File Service
Files are the core of The Archive's digital assets. The current system couldn't tell you where a file was in the processing pipeline, whether an upload had actually succeeded, or whether a file deposited two years ago was still intact. For an archive whose mission is long-term preservation, that's not a UX problem — it's an existential one.
Product Designer
Product Owner
Tech Lead * Architect
3 ~ 4 Developers
UX Engineer
MVP: Mar 2024 - Mar 2025
Maintenance: Mar 2026 - Current
The Archive receives and preserves tens of thousands of research datasets deposited by academic researchers, federal agencies, and data publishers. The File Service is the reusable React component library and backend pipeline that handles every file interaction across The Archive's products — upload, virus scanning, metadata extraction, status tracking, and download. It replaced two legacy systems that had become dangerously fragile.
As the product designer on this project, I was responsible for the user-facing experience across all interaction types: deposit workflows for researchers of varying technical sophistication, status visibility for staff, and the download management interfaces for complex restricted-data access.
The legacy systems had accumulated a specific category of failure: silent errors.
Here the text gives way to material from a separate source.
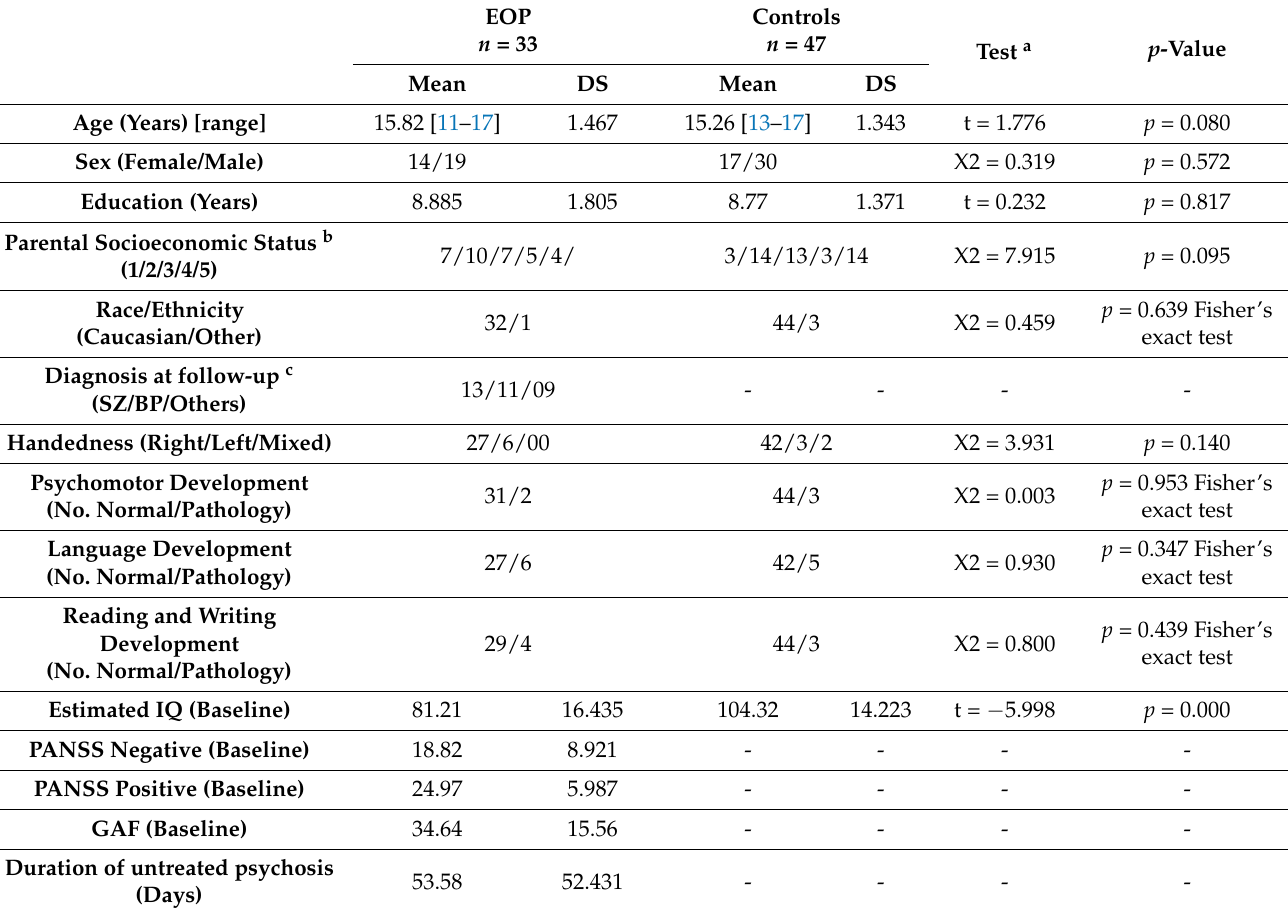
Table 2. Sociodemographic and clinical characteristics of EOP individuals and controls. EOP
Files would disappear from a depositor's workspace without explanation. Uploads would fail, but the user was not notified — file metadata would appear in the deposit workspace as if the upload had succeeded, and the depositor would discover the error only when attempting to publish, sometimes months later. Processing multiple large deposits simultaneously could create backlogs lasting more than 24 hours, with no visibility into why.
The failures weren't random — they had a structural cause. File handling was built into each product individually rather than operating as an independent service. The architecture made it impossible to monitor, upgrade, or scale file processing without touching every product that depended on it.
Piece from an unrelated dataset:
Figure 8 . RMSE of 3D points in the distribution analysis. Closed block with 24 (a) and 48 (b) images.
The File Service solved this at the infrastructure level: a single, modular service accessed by all The Archive products. Files upload directly from the browser to S3 — bypassing intermediate servers that introduced timeout failures. A configurable processing pipeline handles virus scanning, metadata extraction, and storage checks independently, so a failure in one stage doesn't corrupt another. Every stage is logged and visible to both staff and depositors in real time.
User spectrum: Designing for the Full Range
The Archive's depositor population spans an enormous range of technical sophistication and motivation. The design couldn't optimize for one end of that range without failing the other.
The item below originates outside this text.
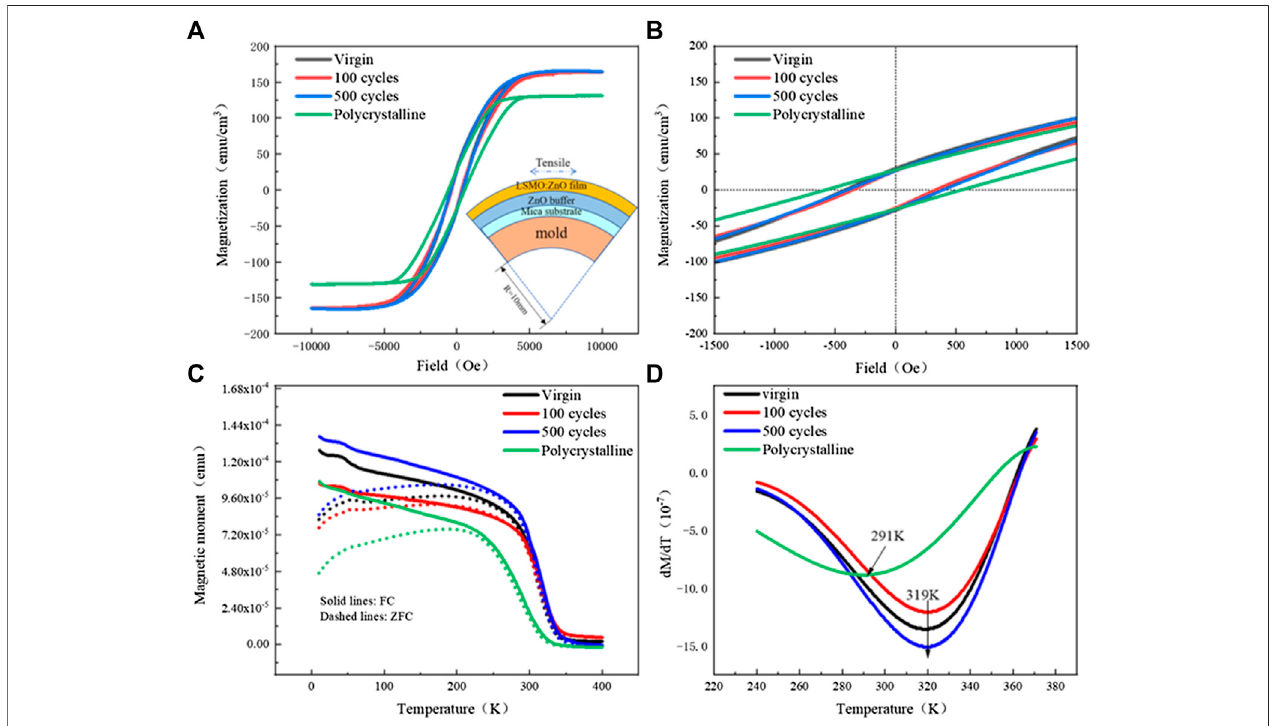
FIGURE 3 | Magnetic properties of the LSMO:ZnO thin fi lms on mica. (A) M-H curves measured at 10 K and (B) enlarged area to show the coercivity; (C) FC and ZFC M-T curves and (D) dM/dT versus temperature under a 1T fi eld.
The Two-Axis Display Problem
The core UX insight from design working sessions: file list behavior is governed by two independent axes that must be treated separately.
My solution: metadata priority tiers that assign display conditions based on both axes together. A field earns its place based on context importance and screen size simultaneously, not independently.
The File Service had to handle use cases that exposed the limits of the previous system in the most concrete terms. One project brought more than 11TB of video files digitized from 1,500 VHS tapes — a single deposit larger than anything the legacy system could process. Another organization regularly receives deposits with tens of thousands of files and strict publication deadlines. A third delivers a large quarterly file via SFTP that needed automated ingestion without manual intervention.
Each of these wasn't just a performance problem — it was a UX problem. When a large upload is running for hours, the user needs to know it's working. When a batch of 10,000 files is ingesting in parallel, the status display needs to communicate aggregate progress without becoming a wall of individual status indicators. I designed the progress and status experience for these edge cases as primary scenarios, not exceptions.
The File Service shipped and is available for production use since March 2025. It replaced two legacy systems and became the shared file infrastructure for all The Archive products.
The File Service taught me that infrastructure design is user experience design. The pipeline behind the upload button is invisible to the user — until it fails. When it fails silently (as the legacy system did), it creates a specific kind of distrust that is very hard to recover from: the user stops believing the system is telling them the truth. Making the pipeline visible — its stages, its progress, its errors — transforms infrastructure from an invisible assumption into a legible, trustworthy contract.